Dairy-Free Hot Cocoa Bombs

 

Dairy-Free, Gluten-Free, Vegan

Dairy-Free Hot Cocoa Bombs

Dairy-Free Hot Cocoa Bombs

It’s Hot Cocoa Bomb time! ‘Tis the season for the latest recipe craze - and this is a fun one! I made these Dairy-Free and topped them with vegan mini marshmallows & crushed candy canes.

First and foremost, you will need a silicone half-sphere mold for this recipe. I got these molds on Amazon. Second, you will see a few methods to making these and I have tried a few. I landed on a combination technique that is slightly less messy and yet, you still get hot cocoa bombs that stay together and hold all the goodies inside!

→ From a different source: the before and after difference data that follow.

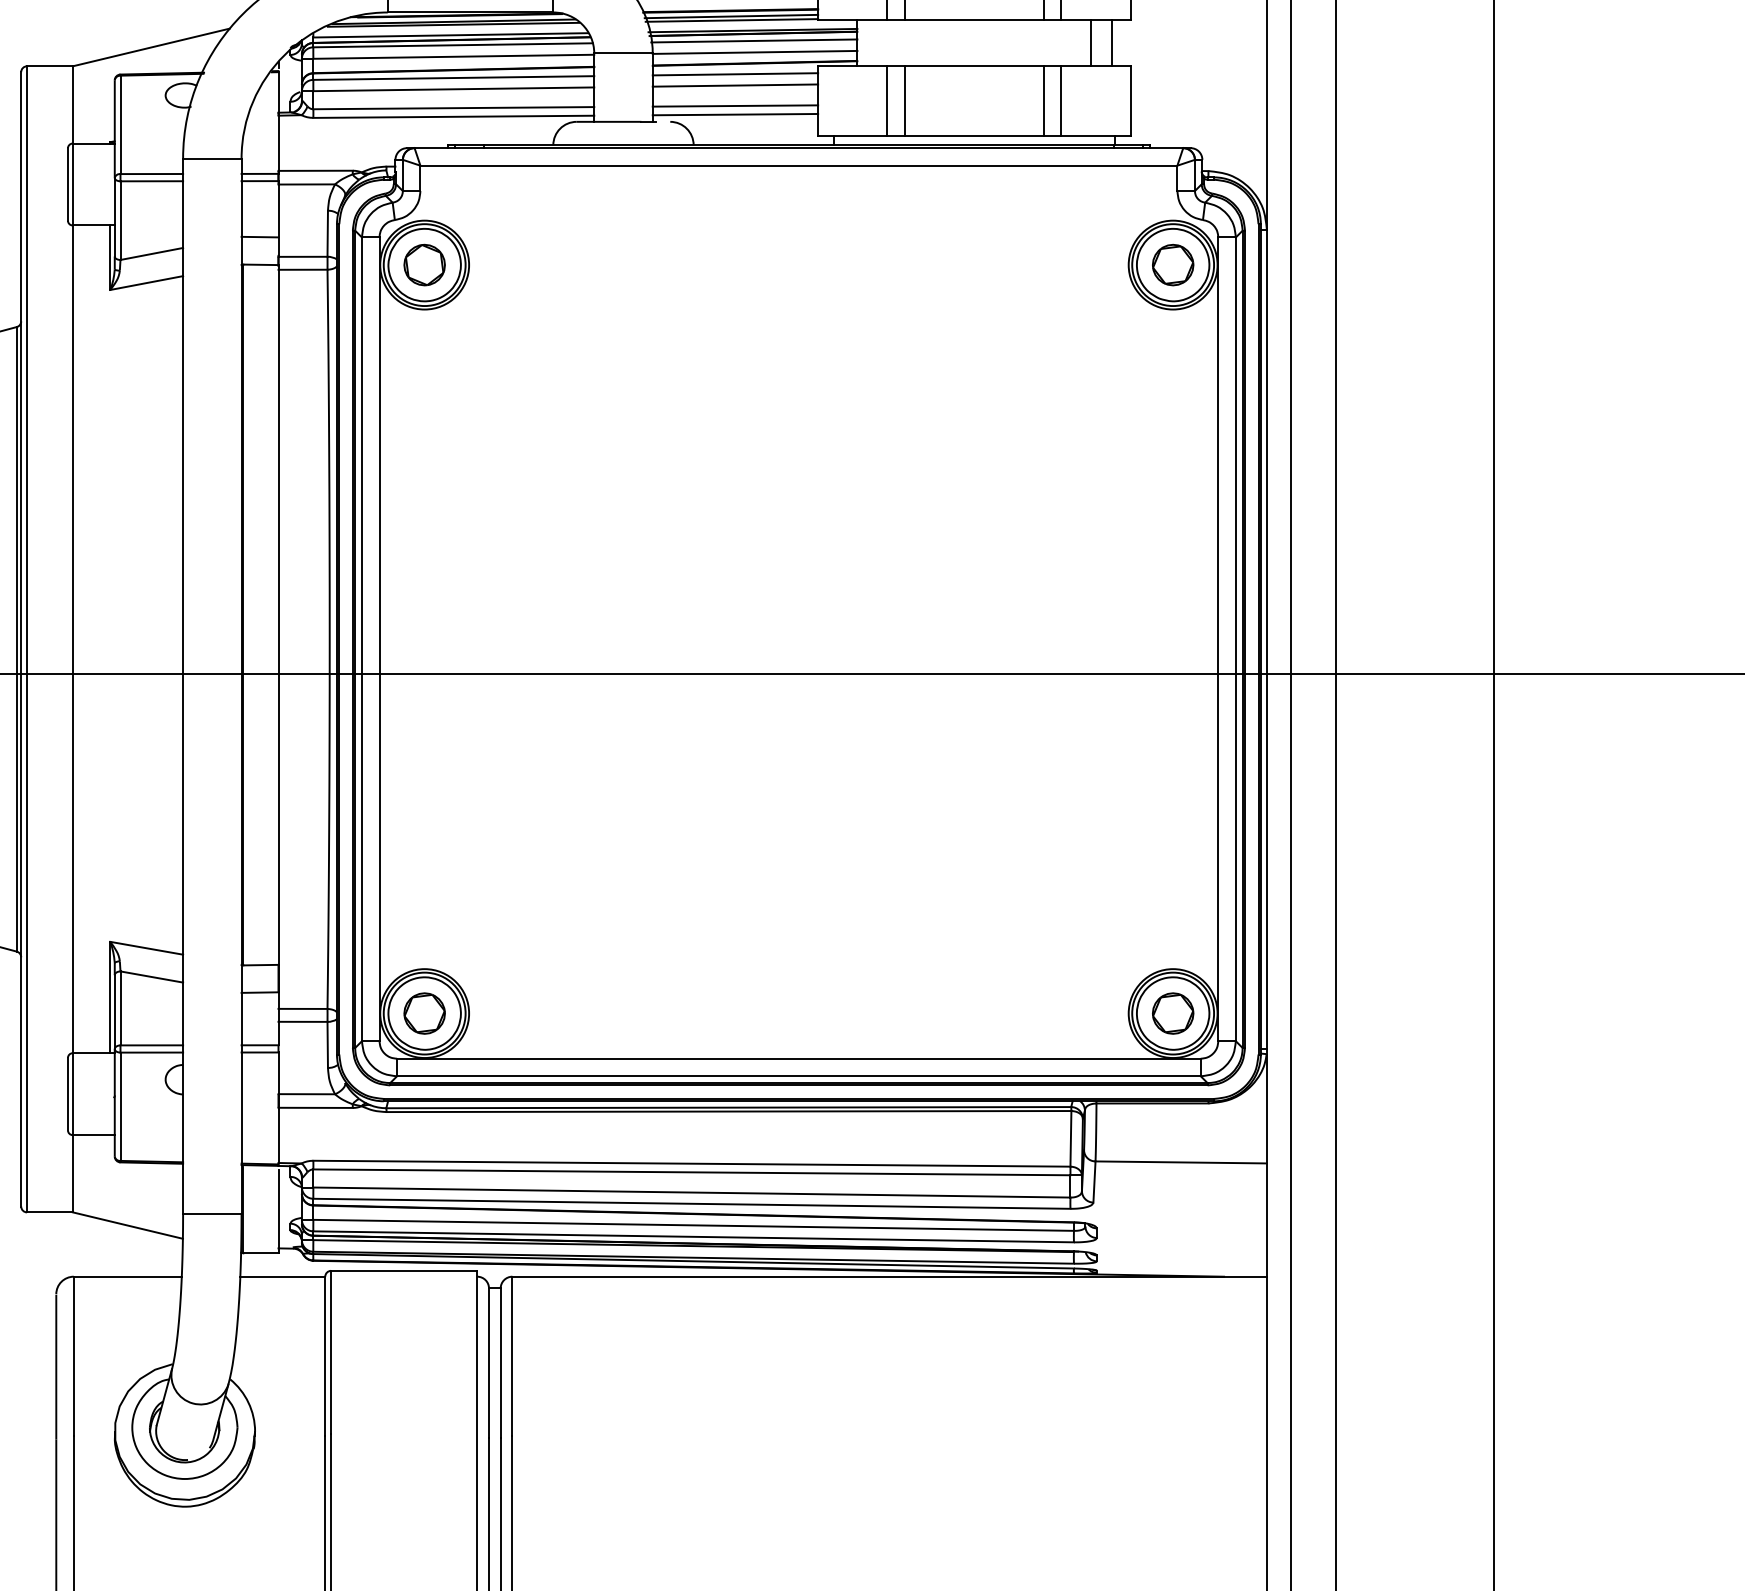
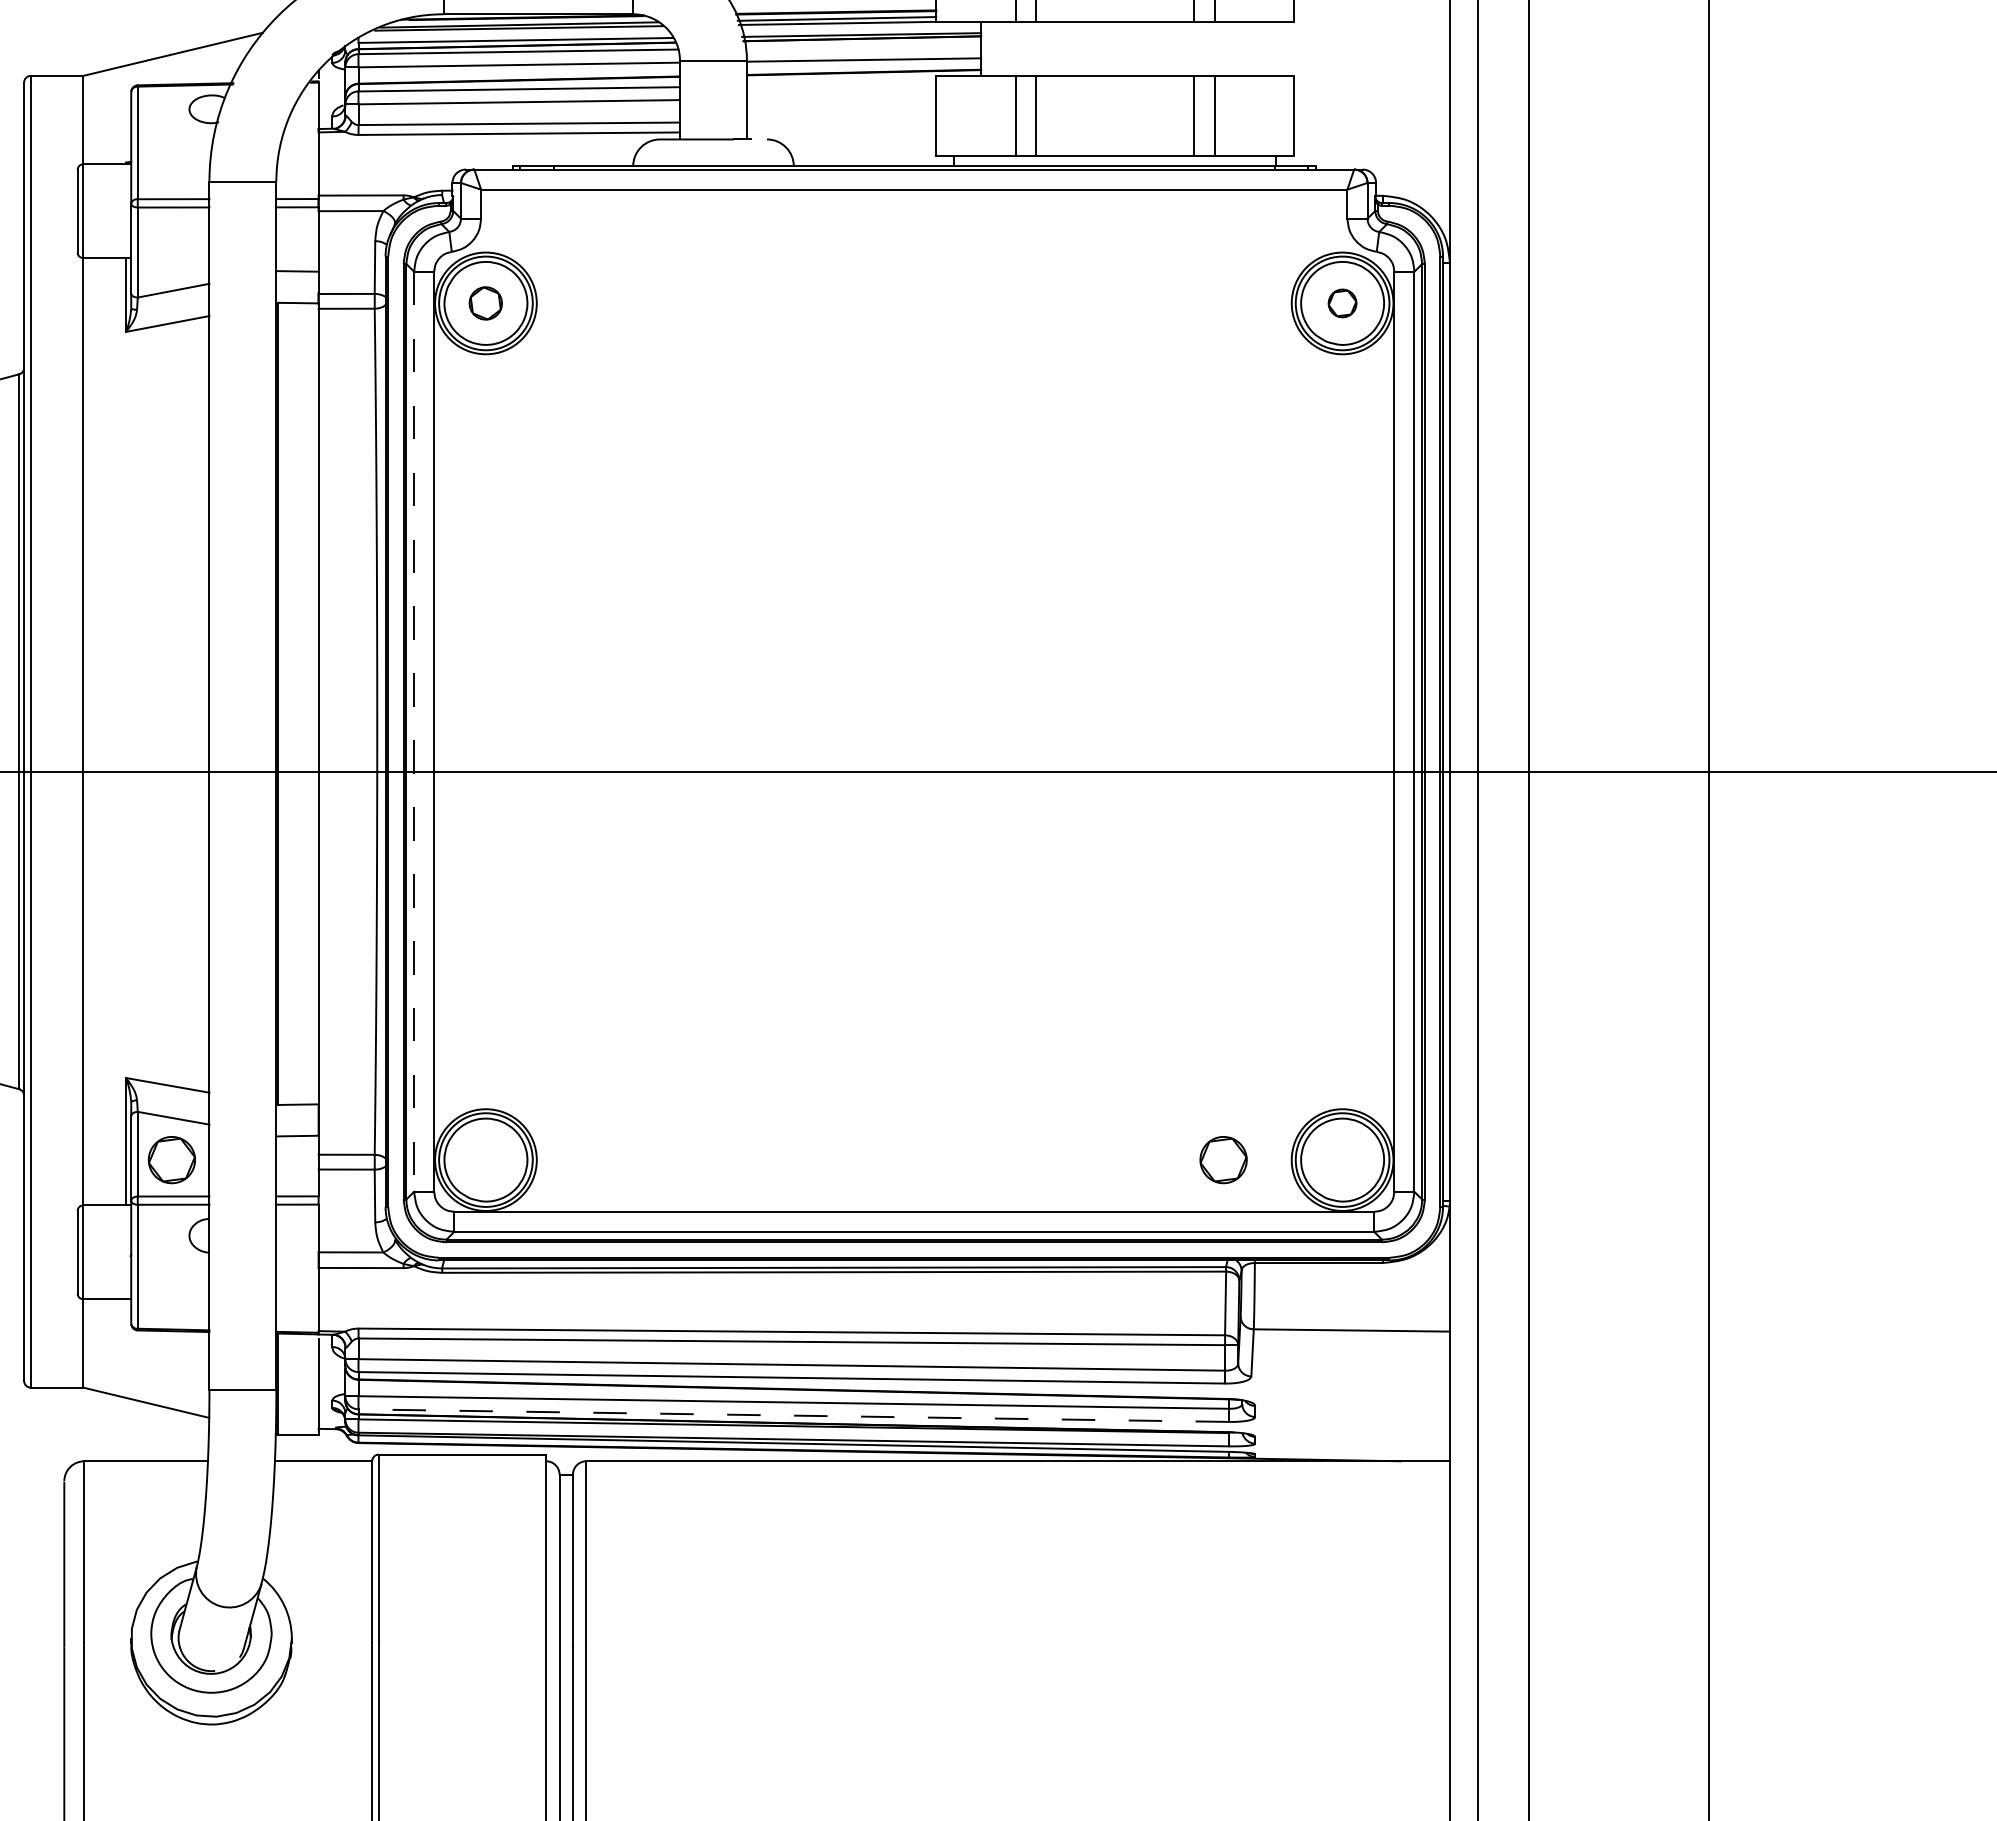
line: (754, 40) -> (863, 46), removed
line: (1090, 42) -> (1248, 48), removed
line: (1111, 42) -> (1272, 48), removed
line: (735, 73) -> (841, 84), removed
line: (735, 85) -> (841, 97), removed
line: (735, 106) -> (841, 121), removed
line: (735, 114) -> (841, 130), removed
part: (424, 265) -> (485, 303), size x0.7
part: (1173, 265) -> (1342, 303), size x0.6
line: (362, 639) -> (414, 731), solid -> dashed
part: (424, 1013) -> (171, 1160), moved
part: (1173, 1013) -> (1223, 1160), moved
line: (693, 1236) -> (793, 1415), solid -> dashed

I start by melting the chocolate and coconut oil, then add a spoonful to each of the half-spheres. Using the back of the spoon, I coat each half sphere evenly with chocolate (making sure the top edge is completely covered and there are no gaps in the chocolate. Place in the fridge to cool 15-20 minutes and then carefully remove each chocolate piece from the mold (wearing food-safe gloves to prevent fingerprints). In 6 of the half-spheres, add the cacao powder, sugar, and marshmallows.

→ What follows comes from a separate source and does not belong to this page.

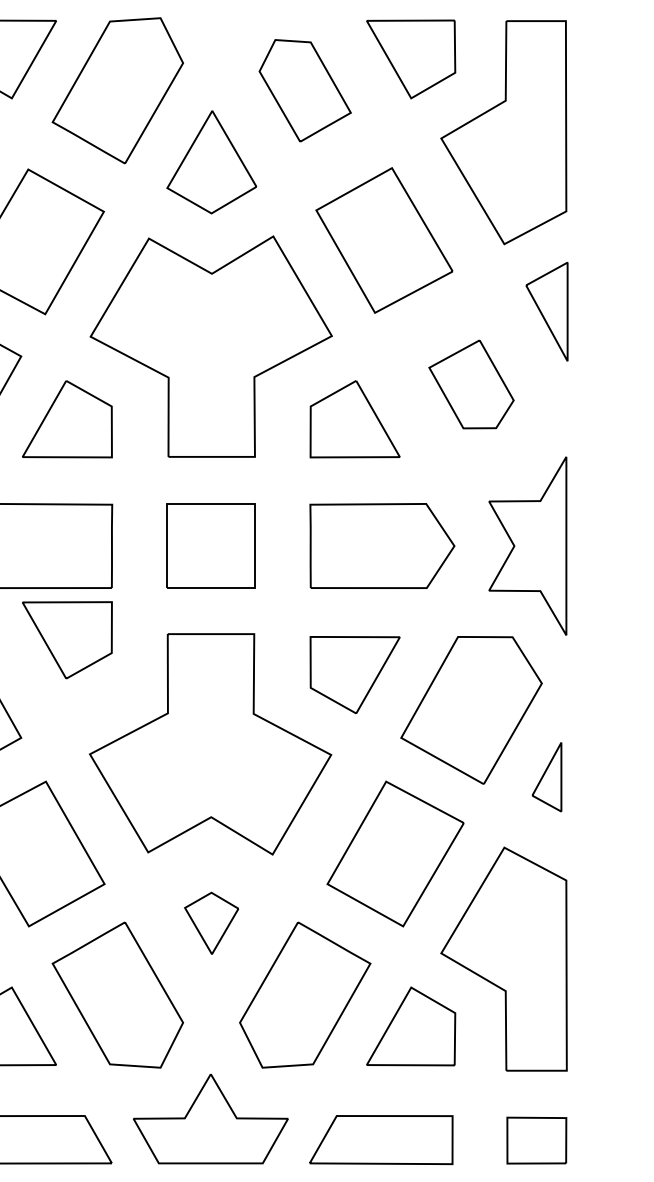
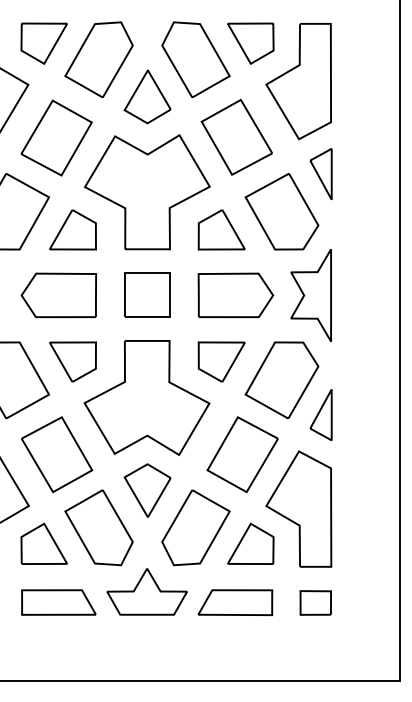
part: (304, 90) -> (195, 59), size x1.43
part: (470, 383) -> (281, 211), size x1.67
part: (66, 639) -> (72, 361), moved
part: (545, 776) -> (320, 414), size x1.43
part: (211, 923) -> (147, 490), size x1.67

Next, you will heat a plate in the microwave, place the top half-spheres (the one without cacao) on the warm plate to slightly melt the edge before placing on top of a filled half sphere. This worked well, but I decided to melt some more chocolate, add it to a piping bag, and go around the connected edges with extra chocolate. I then smoothed the chocolate with my finger to make sure they were securely closed.

Drizzle with chocolate, top with marshmallows, and dust with crushed candy canes! Place in the fridge until you are ready to enjoy.

Ready to use a Hot Cocoa Bomb? Heat dairy-free milk of choice (making sure it’s nice and hot), place hot cocoa bomb in a mug, and pour in the milk. Stir stir stir and top with extra marshmallows and candy cane!

 
 
Dairy-Free Hot Cocoa Bombs 2.jpg
 
 

Dairy-Free Hot Cocoa Bombs

Danielle Webb | 12/23/2020

Prep time: 15-20 minutes

Cooling time: 20 minutes

Total time: 40 minutes

Servings: 6 hot cocoa bombs

Ingredients:

  • 1 1/4 cup dairy free chocolate chips (split)
  • 1 tsp coconut oil (split)
  • 3 Tbsp cacao powder
  • 3 tsp sugar
  • About 36 marshmallows
  • Crushed candy cane for topping
  • Dairy-free milk (1 cup per hot cocoa bomb)

Instructions:

  1. In a microwave safe container, melt dairy-free chocolate chips and coconut oil

  2. Add a spoonful of melted chocolate to each of the half-spheres

  3. Using the back of the spoon, coat each half sphere evenly with chocolate (making sure the top edge is completely covered and there are no gaps in the chocolate)

  4. Place in the fridge to cool 15-20 minutes and then carefully remove each chocolate piece from the mold (wearing food-safe gloves to prevent fingerprints)

  5. In 6 of the half-spheres, add 1/2 Tbsp cacao powder, 1/2 tsp sugar, and 3 marshmallows

  6. Heat a plate in the microwave, place the top half-spheres (the one without cacao) on the warm plate to slightly melt the edge before placing on top of a filled half sphere

  7. Add remaining chocolate to a piping bag and go around the connected edges with extra chocolate. Smooth the chocolate with your finger to make sure they are securely closed

  8. Drizzle with chocolate, top with marshmallows, and dust with crushed candy canes! Place in the fridge until you are ready to enjoy.

  9. When you're ready to make a Hot Cocoa Bomb, heat dairy-free milk of choice (making sure it’s nice and hot), place hot cocoa bomb in a mug, and pour in the milk. Stir stir stir and top with extra marshmallows and candy cane!

 
 

Want to see the process? Watch this video!

These DF Hot Cocoa Bombs are perfect for holiday gifts, treats for the family, or just a delicious way to enjoy a hot cup of cocoa!